• **Problem description**:
The whole listing, except its pictures, is to be repeated exactly.

• **Exercise materials**:
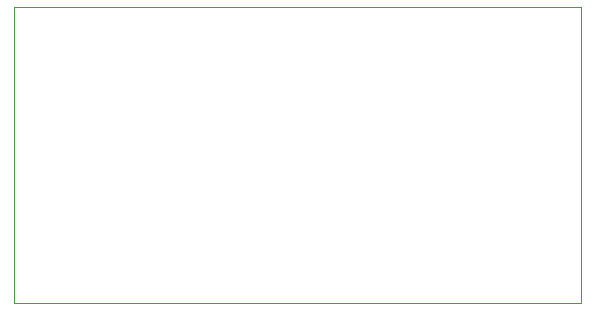
<source format=gbr>
%FSLAX34Y34*%
%MOMM*%
%LNOUTLINE*%
G71*
G01*
%ADD10C,0.002*%
%LPD*%
G54D10*
X0Y250000D02*
X480000Y250000D01*
X480000Y0D01*
X0Y0D01*
X0Y250000D01*
M02*

</source>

• **Expected answer**:
<source format=gbr>
%FSLAX34Y34*%
%MOMM*%
%LNOUTLINE*%
G71*
G01*
%ADD10C,0.002*%
%LPD*%
G54D10*
X0Y250000D02*
X480000Y250000D01*
X480000Y0D01*
X0Y0D01*
X0Y250000D01*
M02*

</source>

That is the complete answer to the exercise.